[Data shown]
* begin *
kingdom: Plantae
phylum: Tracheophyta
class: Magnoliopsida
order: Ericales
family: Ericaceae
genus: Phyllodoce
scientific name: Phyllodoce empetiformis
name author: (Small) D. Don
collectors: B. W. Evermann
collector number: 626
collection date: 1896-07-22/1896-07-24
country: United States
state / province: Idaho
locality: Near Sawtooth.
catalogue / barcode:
* end *
[Given problem]
In the part of the listing that opens with the line containing "country: United States" and runs through the end of the listing, change "locality" to "place" and give those lines again with nothing else altered.

[Complete response]
country: United States
state / province: Idaho
place: Near Sawtooth.
catalogue / barcode:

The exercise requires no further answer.